▶ _TRY IT_
Apart from the images, output the data below exactly.
*** DATA FOR THE TASK ***
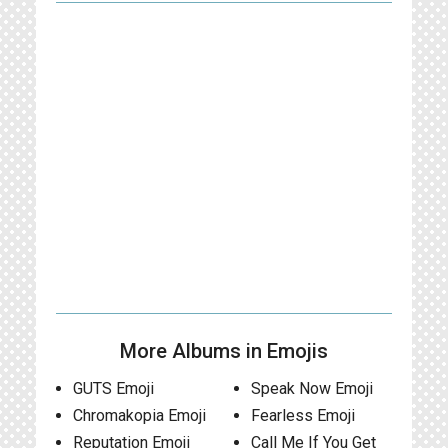
More Albums in Emojis
GUTS Emoji
Speak Now Emoji
Chromakopia Emoji
Fearless Emoji
Reputation Emoji
Call Me If You Get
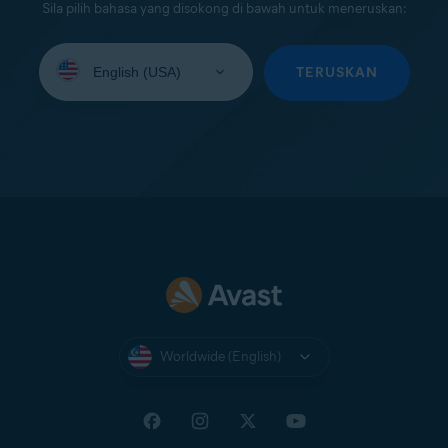
Sila pilih bahasa yang disokong di bawah untuk meneruskan:
Select
your
TERUSKAN
language:
Worldwide (English)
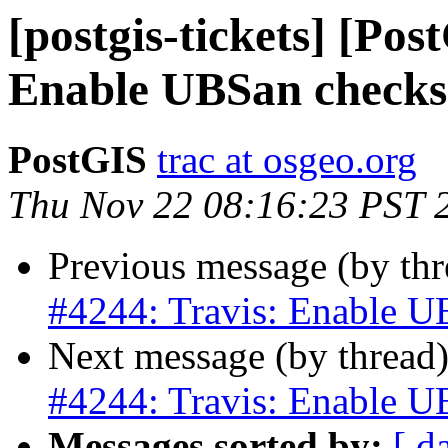
[postgis-tickets] [Pos
Enable UBSan checks
PostGIS
trac at osgeo.org
Thu Nov 22 08:16:23 PST 
Previous message (by th
#4244: Travis: Enable U
Next message (by thread
#4244: Travis: Enable U
Messages sorted by:
[ d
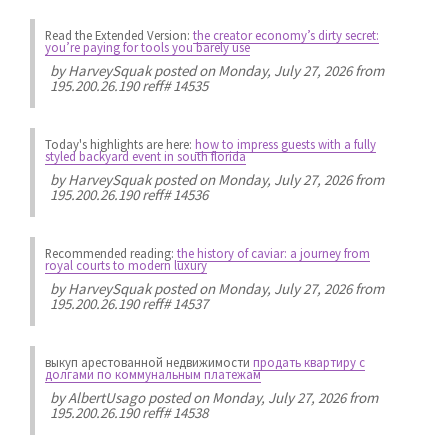
Read the Extended Version:
the creator economy’s dirty secret:
you’re paying for tools you barely use
by
HarveySquak
posted on Monday, July 27, 2026 from
195.200.26.190 reff# 14535
Today's highlights are here:
how to impress guests with a fully
styled backyard event in south florida
by
HarveySquak
posted on Monday, July 27, 2026 from
195.200.26.190 reff# 14536
Recommended reading:
the history of caviar: a journey from
royal courts to modern luxury
by
HarveySquak
posted on Monday, July 27, 2026 from
195.200.26.190 reff# 14537
выкуп арестованной недвижимости
продать квартиру с
долгами по коммунальным платежам
by
AlbertUsago
posted on Monday, July 27, 2026 from
195.200.26.190 reff# 14538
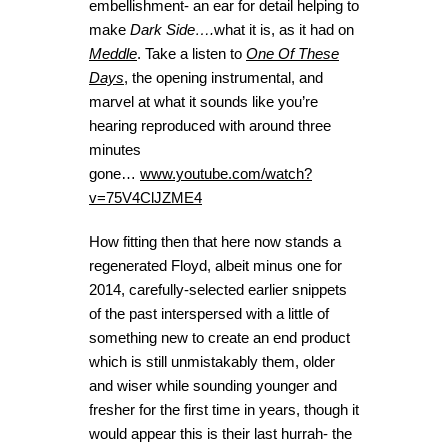
embellishment- an ear for detail helping to
make
Dark Side….
what it is, as it had on
Meddle
. Take a listen to
One Of These
Days
, the opening instrumental, and
marvel at what it sounds like you’re
hearing reproduced with around three
minutes
gone…
www.youtube.com/watch?
v=75V4ClJZME4
How fitting then that here now stands a
regenerated Floyd, albeit minus one for
2014, carefully-selected earlier snippets
of the past interspersed with a little of
something new to create an end product
which is still unmistakably them, older
and wiser while sounding younger and
fresher for the first time in years, though it
would appear this is their last hurrah- the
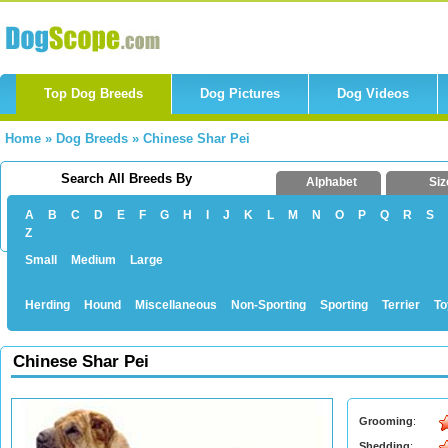
Top Dog Breeds
Dog Pictures
Dog Videos
Home
»
Dog Breeds
»
Chinese Shar Pei
Search All Breeds By
Alphabet
Siz
A
B
C
D
E
F
G
H
I
J
K
L
M
N
O
P
Q
R
S
Z
Small
Medium
Large
Herding
Hound
Miscellaneous
Non-Sporting
Sporting
Terrier
To
Chinese Shar Pei
Grooming
:
Shedding
:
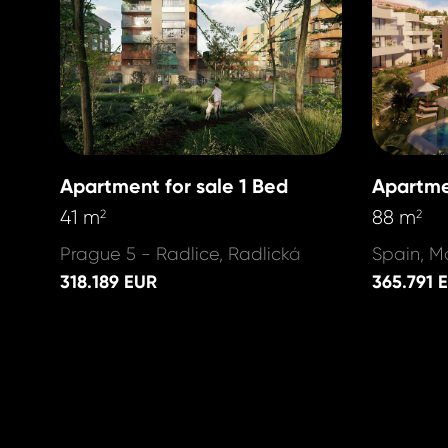
Apartment for sale 1 Bed
Apartme
41 m
88 m
2
2
Prague 5 - Radlice, Radlická
Spain, M
318.189 EUR
365.791 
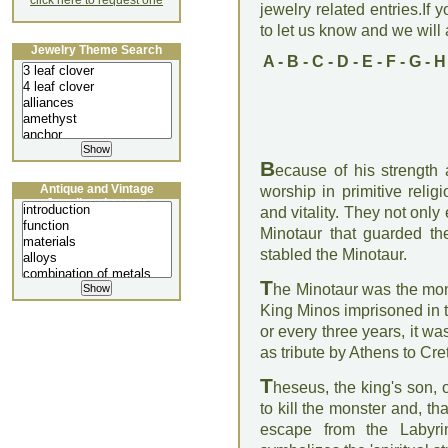
click here to request one
jewelry related entries.If 
to let us know and we will a
Jewelry Theme Search
A
-
B
-
C
-
D
-
E
-
F
-
G
-
H
B
ecause of his strength a
Antique and Vintage
worship in primitive religi
Jewellery Lecture
and vitality. They not only
Minotaur that guarded th
stabled the Minotaur.
T
he Minotaur was the mon
King Minos imprisoned in th
or every three years, it 
as tribute by Athens to Cre
T
heseus, the king's son, 
to kill the monster and, t
escape from the Labyrin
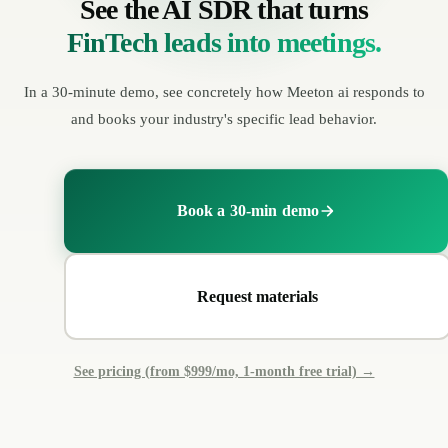
See the AI SDR that turns
FinTech leads into meetings.
In a 30-minute demo, see concretely how Meeton ai responds to
and books your industry's specific lead behavior.
Book a 30-min demo
Request materials
See pricing (from $999/mo, 1-month free trial) →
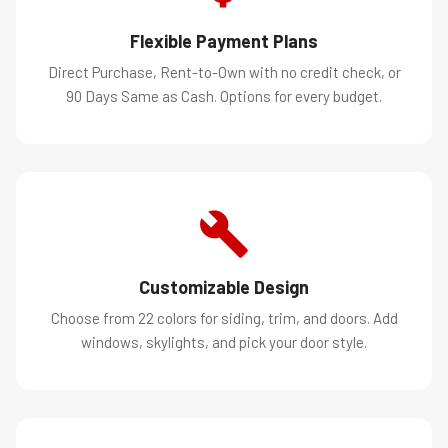
Flexible Payment Plans
Direct Purchase, Rent-to-Own with no credit check, or
90 Days Same as Cash. Options for every budget.
Customizable Design
Choose from 22 colors for siding, trim, and doors. Add
windows, skylights, and pick your door style.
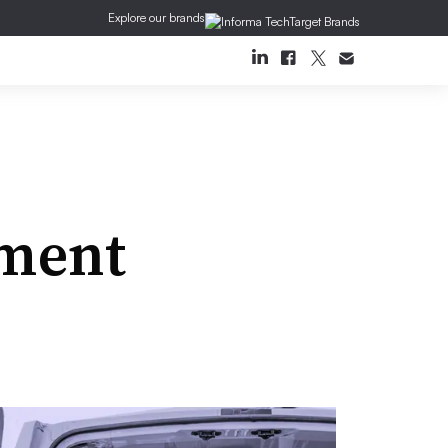
Explore our brands
ment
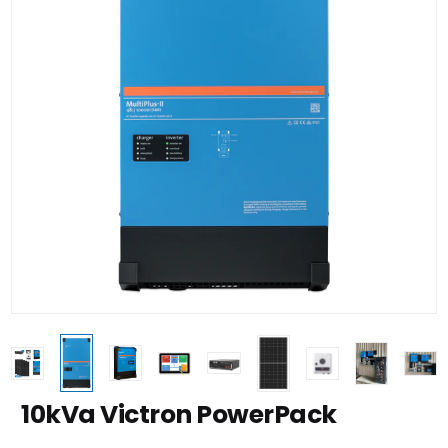
10kVa Victron PowerPack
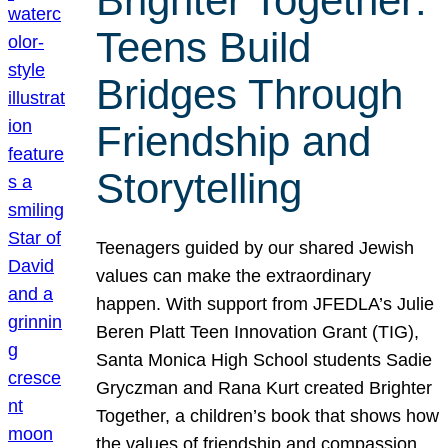
Brighter Together:
Teens Build
Bridges Through
Friendship and
Storytelling
Teenagers guided by our shared Jewish
values can make the extraordinary
happen. With support from JFEDLA’s Julie
Beren Platt Teen Innovation Grant (TIG),
Santa Monica High School students Sadie
Gryczman and Rana Kurt created Brighter
Together, a children’s book that shows how
the values of friendship and compassion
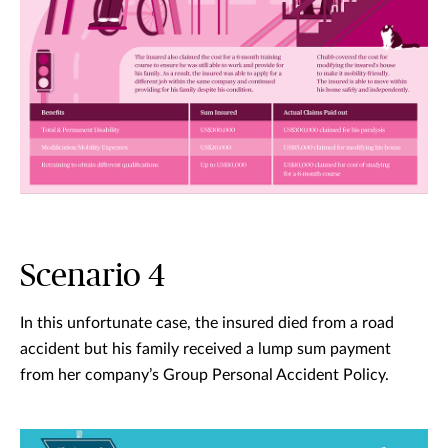
Scenario 4
In this unfortunate case, the insured died from a road
accident but his family received a lump sum payment
from her company’s Group Personal Accident Policy.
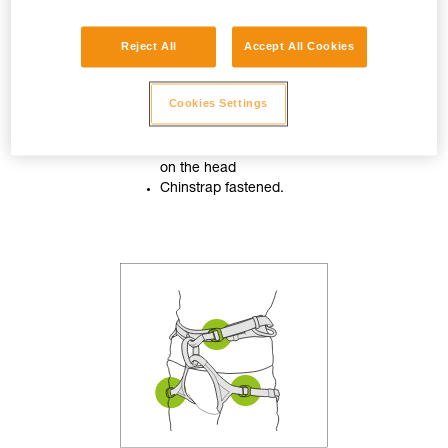
Reject All
Accept All Cookies
Cookies Settings
Helmet properly adjusted
on the head
Chinstrap fastened.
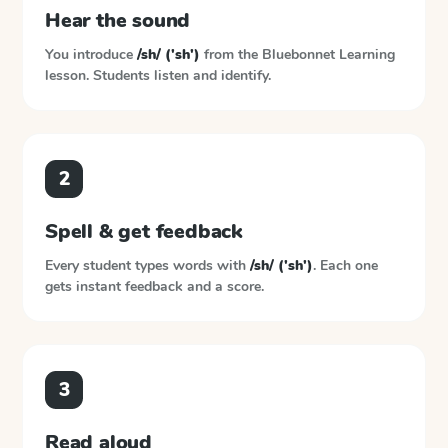
Hear the sound
You introduce
/sh/ ('sh')
from the
Bluebonnet Learning
lesson. Students listen and identify.
2
Spell & get feedback
Every student types words with
/sh/ ('sh')
. Each one
gets instant feedback and a score.
3
Read aloud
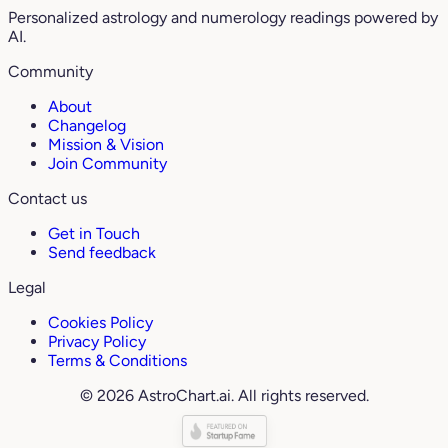
Personalized astrology and numerology readings powered by
AI.
Community
About
Changelog
Mission & Vision
Join Community
Contact us
Get in Touch
Send feedback
Legal
Cookies Policy
Privacy Policy
Terms & Conditions
© 2026 AstroChart.ai. All rights reserved.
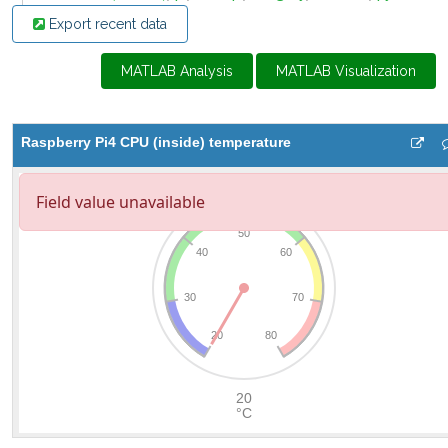
Export recent data
MATLAB Analysis
MATLAB Visualization
Raspberry Pi4 CPU (inside) temperature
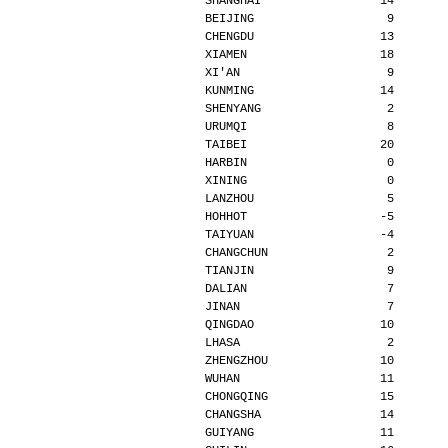
SHANGHAI                 14       
BEIJING                   9       
CHENGDU                  13       
XIAMEN                   18       
XI'AN                     9       
KUNMING                  14       
SHENYANG                  2       
URUMQI                    8       
TAIBEI                   20       
HARBIN                    0       
XINING                    0       
LANZHOU                   5       
HOHHOT                   -5       
TAIYUAN                  -4       
CHANGCHUN                 2       
TIANJIN                   9       
DALIAN                    7       
JINAN                     7       
QINGDAO                  10       
LHASA                     2       
ZHENGZHOU                10       
WUHAN                    11       
CHONGQING                15       
CHANGSHA                 14       
GUIYANG                  11       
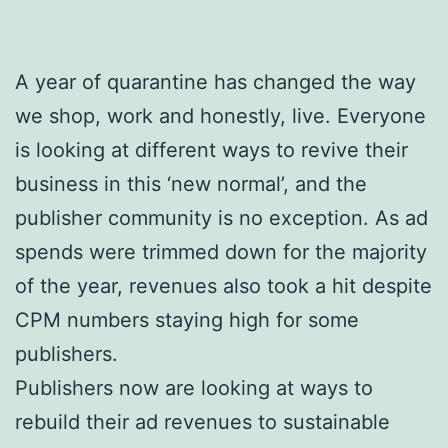
A year of quarantine has changed the way
we shop, work and honestly, live. Everyone
is looking at different ways to revive their
business in this ‘new normal’, and the
publisher community is no exception. As ad
spends were trimmed down for the majority
of the year, revenues also took a hit despite
CPM numbers staying high for some
publishers.
Publishers now are looking at ways to
rebuild their ad revenues to sustainable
*** End of DATA FOR THE TASK ***
▶ _REPLY_
More Albums in Emojis
GUTS Emoji
Speak Now Emoji
Chromakopia Emoji
Fearless Emoji
Reputation Emoji
Call Me If You Get
Sila pilih bahasa yang disokong di bawah untuk meneruskan:
Select
your
TERUSKAN
language:
Worldwide (English)
[postgis-tickets] [Pos
Enable UBSan checks
PostGIS
trac at osgeo.org
Thu Nov 22 08:16:23 PST 
Previous message (by th
#4244: Travis: Enable U
Next message (by thread
#4244: Travis: Enable U
Messages sorted by:
[ d
Read the Extended Version:
the creator economy’s dirty secret:
you’re paying for tools you barely use
by
HarveySquak
posted on Monday, July 27, 2026 from
195.200.26.190 reff# 14535
Today's highlights are here:
how to impress guests with a fully
styled backyard event in south florida
by
HarveySquak
posted on Monday, July 27, 2026 from
195.200.26.190 reff# 14536
Recommended reading:
the history of caviar: a journey from
royal courts to modern luxury
by
HarveySquak
posted on Monday, July 27, 2026 from
195.200.26.190 reff# 14537
выкуп арестованной недвижимости
продать квартиру с
долгами по коммунальным платежам
by
AlbertUsago
posted on Monday, July 27, 2026 from
195.200.26.190 reff# 14538
embellishment- an ear for detail helping to
make
Dark Side….
what it is, as it had on
Meddle
. Take a listen to
One Of These
Days
, the opening instrumental, and
marvel at what it sounds like you’re
hearing reproduced with around three
minutes
gone…
www.youtube.com/watch?
v=75V4ClJZME4
How fitting then that here now stands a
regenerated Floyd, albeit minus one for
2014, carefully-selected earlier snippets
of the past interspersed with a little of
something new to create an end product
which is still unmistakably them, older
and wiser while sounding younger and
fresher for the first time in years, though it
would appear this is their last hurrah- the
Top Dog Breeds
Dog Pictures
Dog Videos
Home
»
Dog Breeds
»
Chinese Shar Pei
Search All Breeds By
Alphabet
Siz
A
B
C
D
E
F
G
H
I
J
K
L
M
N
O
P
Q
R
S
Z
Small
Medium
Large
Herding
Hound
Miscellaneous
Non-Sporting
Sporting
Terrier
To
Chinese Shar Pei
Grooming
:
Shedding
:
Apartment for sale 1 Bed
Apartme
41 m
88 m
2
2
Prague 5 - Radlice, Radlická
Spain, M
318.189 EUR
365.791 
click here to request one
jewelry related entries.If 
to let us know and we will a
Jewelry Theme Search
A
-
B
-
C
-
D
-
E
-
F
-
G
-
H
B
ecause of his strength a
Antique and Vintage
worship in primitive religi
Jewellery Lecture
and vitality. They not only
Minotaur that guarded th
stabled the Minotaur.
T
he Minotaur was the mon
King Minos imprisoned in th
or every three years, it 
as tribute by Athens to Cre
T
heseus, the king's son, 
to kill the monster and, t
escape from the Labyrin
See the AI SDR that turns
FinTech leads into meetings.
In a 30-minute demo, see concretely how Meeton ai responds to
and books your industry's specific lead behavior.
Book a 30-min demo
Request materials
See pricing (from $999/mo, 1-month free trial) →
Flexible Payment Plans
Direct Purchase, Rent-to-Own with no credit check, or
90 Days Same as Cash. Options for every budget.
Customizable Design
Choose from 22 colors for siding, trim, and doors. Add
windows, skylights, and pick your door style.
Explore our brands
ment
10kVa Victron PowerPack
Brighter Together:
Teens Build
Bridges Through
Friendship and
Storytelling
Teenagers guided by our shared Jewish
values can make the extraordinary
happen. With support from JFEDLA’s Julie
Beren Platt Teen Innovation Grant (TIG),
Santa Monica High School students Sadie
Gryczman and Rana Kurt created Brighter
Together, a children’s book that shows how
the values of friendship and compassion
Scenario 4
In this unfortunate case, the insured died from a road
accident but his family received a lump sum payment
from her company’s Group Personal Accident Policy.
Reject All
Accept All Cookies
Cookies Settings
Helmet properly adjusted
on the head
Chinstrap fastened.
Hear the sound
You introduce
/sh/ ('sh')
from the
Bluebonnet Learning
lesson. Students listen and identify.
2
Spell & get feedback
Every student types words with
/sh/ ('sh')
. Each one
gets instant feedback and a score.
3
Read aloud
Personalized astrology and numerology readings powered by
AI.
Community
About
Changelog
Mission & Vision
Join Community
Contact us
Get in Touch
Send feedback
Legal
Cookies Policy
Privacy Policy
Terms & Conditions
© 2026 AstroChart.ai. All rights reserved.
Export recent data
MATLAB Analysis
MATLAB Visualization
Raspberry Pi4 CPU (inside) temperature
SHANGHAI                 14       
BEIJING                   9       
CHENGDU                  13       
XIAMEN                   18       
XI'AN                     9       
KUNMING                  14       
SHENYANG                  2       
URUMQI                    8       
TAIBEI                   20       
HARBIN                    0       
XINING                    0       
LANZHOU                   5       
HOHHOT                   -5       
TAIYUAN                  -4       
CHANGCHUN                 2       
TIANJIN                   9       
DALIAN                    7       
JINAN                     7       
QINGDAO                  10       
LHASA                     2       
ZHENGZHOU                10       
WUHAN                    11       
CHONGQING                15       
CHANGSHA                 14       
GUIYANG                  11       
A year of quarantine has changed the way
we shop, work and honestly, live. Everyone
is looking at different ways to revive their
business in this ‘new normal’, and the
publisher community is no exception. As ad
spends were trimmed down for the majority
of the year, revenues also took a hit despite
CPM numbers staying high for some
publishers.
Publishers now are looking at ways to
rebuild their ad revenues to sustainable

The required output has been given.